Appellant asserts that the trust had the earmarks of an association in that its organic structure was in many particulars similar to that of a corporation. It points to the provisions for a successor to the trust; to centralized control and management by the trustee or his agents; to the discretion vested in him to sell any or all of the property; to borrow money upon the security of the trust property; to issue, endorse and guarantee commercial paper without personal liability either on the part of himself or the beneficiaries; and to his freedom from liability to the beneficiaries except for a wilful breach of the trust.

Appellant also called attention to the contemplated long life of the trust and to the likeness between the certificates of its shareholders and those of stockholders in ordinary corporations. Additional similarities might be noted but these do not of themselves negative or refute the court's conclusion of law. The use of corporate forms may furnish evidence of the existence of an association but this is not a conclusive test. See Morrissey v. Com'r, 296 U.S. 344, 358, 56 S. Ct. 289, 80 L. Ed. 263; Fidelity-Bankers Trust Co. v. Helvering, App.D.C., 113 F.2d 14, 17; Helvering v. Washburn, 8 Cir., 99 F.2d 478, 481. In the Morrissey case, supra, 296 U. S. at page 356, 56 S.Ct. at page 295, 80 L. Ed. 263, it was said: "`Association' implies associates.
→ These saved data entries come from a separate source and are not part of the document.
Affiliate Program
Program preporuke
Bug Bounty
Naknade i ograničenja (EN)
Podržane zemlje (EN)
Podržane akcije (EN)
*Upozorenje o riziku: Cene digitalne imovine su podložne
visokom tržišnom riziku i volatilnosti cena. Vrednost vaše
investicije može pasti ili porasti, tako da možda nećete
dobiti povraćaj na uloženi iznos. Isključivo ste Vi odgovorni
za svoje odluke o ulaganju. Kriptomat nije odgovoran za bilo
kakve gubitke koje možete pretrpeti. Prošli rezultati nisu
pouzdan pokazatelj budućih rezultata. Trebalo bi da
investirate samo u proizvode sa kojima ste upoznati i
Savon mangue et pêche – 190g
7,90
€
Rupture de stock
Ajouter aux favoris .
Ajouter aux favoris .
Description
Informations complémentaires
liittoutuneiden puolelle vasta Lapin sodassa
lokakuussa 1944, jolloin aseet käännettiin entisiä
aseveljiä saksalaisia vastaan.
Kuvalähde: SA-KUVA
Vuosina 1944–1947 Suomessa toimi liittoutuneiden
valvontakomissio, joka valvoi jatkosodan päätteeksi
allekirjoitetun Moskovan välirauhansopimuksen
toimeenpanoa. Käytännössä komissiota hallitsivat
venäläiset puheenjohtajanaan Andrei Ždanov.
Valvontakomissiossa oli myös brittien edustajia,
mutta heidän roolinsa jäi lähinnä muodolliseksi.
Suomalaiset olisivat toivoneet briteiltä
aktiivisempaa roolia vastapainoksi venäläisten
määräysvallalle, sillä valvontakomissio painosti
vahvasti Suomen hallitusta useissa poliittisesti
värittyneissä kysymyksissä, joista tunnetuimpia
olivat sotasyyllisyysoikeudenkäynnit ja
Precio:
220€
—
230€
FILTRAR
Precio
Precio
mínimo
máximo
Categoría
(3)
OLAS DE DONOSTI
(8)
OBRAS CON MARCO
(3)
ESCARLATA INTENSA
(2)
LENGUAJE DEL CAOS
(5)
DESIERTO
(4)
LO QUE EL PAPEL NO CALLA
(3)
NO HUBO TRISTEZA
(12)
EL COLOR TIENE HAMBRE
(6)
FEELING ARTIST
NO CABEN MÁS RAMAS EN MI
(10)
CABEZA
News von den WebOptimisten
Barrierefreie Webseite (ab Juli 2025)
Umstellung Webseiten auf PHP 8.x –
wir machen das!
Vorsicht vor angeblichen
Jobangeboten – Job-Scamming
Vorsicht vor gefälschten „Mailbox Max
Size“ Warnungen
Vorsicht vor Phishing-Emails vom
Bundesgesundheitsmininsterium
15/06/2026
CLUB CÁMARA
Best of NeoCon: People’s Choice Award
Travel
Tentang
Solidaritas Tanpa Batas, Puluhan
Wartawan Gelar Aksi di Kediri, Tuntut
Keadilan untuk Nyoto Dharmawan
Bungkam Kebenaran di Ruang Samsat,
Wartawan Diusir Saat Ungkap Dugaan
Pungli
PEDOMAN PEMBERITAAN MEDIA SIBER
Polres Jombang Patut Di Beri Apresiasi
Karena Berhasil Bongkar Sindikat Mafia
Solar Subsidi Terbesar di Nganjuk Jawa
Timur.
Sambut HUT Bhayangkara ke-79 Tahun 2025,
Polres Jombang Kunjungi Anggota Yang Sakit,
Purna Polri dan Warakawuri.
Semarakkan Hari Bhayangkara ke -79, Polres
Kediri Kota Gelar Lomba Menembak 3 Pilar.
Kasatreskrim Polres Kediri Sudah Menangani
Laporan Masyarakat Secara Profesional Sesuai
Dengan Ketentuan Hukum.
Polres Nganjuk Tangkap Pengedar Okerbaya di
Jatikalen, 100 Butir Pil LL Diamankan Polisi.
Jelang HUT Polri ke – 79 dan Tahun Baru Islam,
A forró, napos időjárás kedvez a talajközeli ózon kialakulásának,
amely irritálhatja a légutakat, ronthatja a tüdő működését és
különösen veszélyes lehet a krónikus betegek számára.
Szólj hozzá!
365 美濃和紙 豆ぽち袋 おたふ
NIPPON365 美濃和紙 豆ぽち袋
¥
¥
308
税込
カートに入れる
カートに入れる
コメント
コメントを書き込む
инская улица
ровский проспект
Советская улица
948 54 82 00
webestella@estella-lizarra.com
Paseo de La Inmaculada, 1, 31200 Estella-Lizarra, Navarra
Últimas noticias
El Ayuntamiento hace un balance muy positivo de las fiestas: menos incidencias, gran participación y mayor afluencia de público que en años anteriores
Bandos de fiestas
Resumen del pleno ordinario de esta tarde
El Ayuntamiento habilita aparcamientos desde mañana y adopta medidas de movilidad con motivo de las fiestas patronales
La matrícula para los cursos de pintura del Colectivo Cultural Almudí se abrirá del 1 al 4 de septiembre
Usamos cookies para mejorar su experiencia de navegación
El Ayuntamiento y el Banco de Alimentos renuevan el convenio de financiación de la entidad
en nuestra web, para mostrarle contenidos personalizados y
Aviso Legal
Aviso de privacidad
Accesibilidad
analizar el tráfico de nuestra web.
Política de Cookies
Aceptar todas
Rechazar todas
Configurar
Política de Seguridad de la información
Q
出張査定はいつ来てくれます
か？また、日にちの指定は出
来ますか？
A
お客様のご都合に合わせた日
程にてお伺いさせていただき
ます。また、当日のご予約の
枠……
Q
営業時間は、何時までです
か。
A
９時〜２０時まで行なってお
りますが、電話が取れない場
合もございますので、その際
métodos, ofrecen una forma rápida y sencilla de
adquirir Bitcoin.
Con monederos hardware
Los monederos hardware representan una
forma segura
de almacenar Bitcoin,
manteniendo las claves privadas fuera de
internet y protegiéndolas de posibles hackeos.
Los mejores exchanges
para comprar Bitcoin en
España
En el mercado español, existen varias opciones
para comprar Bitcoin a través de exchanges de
It implies the entering into a joint enterprise * * *." See, also, Lewis & Co. v. Com'r, 301 U.S. 385, 388, 57 S. Ct. 799, 81 L. Ed. 1174.

In the present case there was no joint enterprise. The court found upon uncontradicted evidence that the trust was not formed, or continued, by the voluntary act of the beneficiaries. There was no association employed to carry on a business venture. See Marshall's Heirs v. Com'r, 3 Cir., 111 F.2d 935, 938; Sears v. Hassett, 1 Cir., 111 F.2d 961, 962. Two of the beneficiaries did not know of the existence of the trust until more than six months after its creation and these two have been passively acquiescent. The third has always actively objected not only to its creation but to the trustee's administration. Moreover, the "joint enterprise" must be for the transaction of business or "with respect to carrying on or doing business * * *." Morrissey v. Com'r, supra, 301 U.S. at page 356, 56 S.Ct. at page 294, 80 L. Ed. 263. See Sec. 801(a) (2) of the Revenue Act of 1934 and Sec. 501 (a) (2) of the Revenue Act of 1935.

There is no conclusive evidence that the trust was a business venture or that the trustee engaged in business for the purposes of a livelihood or profit. See Flint v. Stone Tracy Co., 220 U.S. 107, 171, 31 S. Ct. 342, 55 L. Ed. 389, Ann.Cas.1912B, 1312. The court found that he did not. It found "that he has done no more than hold and attempt to preserve the trust property and receive the ordinary fruits arising from its ownership. * * *"

It is manifest that loaning new money to the sugar companies and the steamship company to protect old loans was not carrying on the business of either company. It is just as obvious that the investment *802 of idle funds pending the settlement of a trust so large and complicated was not engaging in business. Such activities were only incidental to the liquidation and distribution of the trust estate. See Blair v. Wilson Syndicate Trust, 5 Cir., 39 F.2d 43, 46. There was ample evidence to support the findings of the court and we find no reason to disagree with its conclusions of law.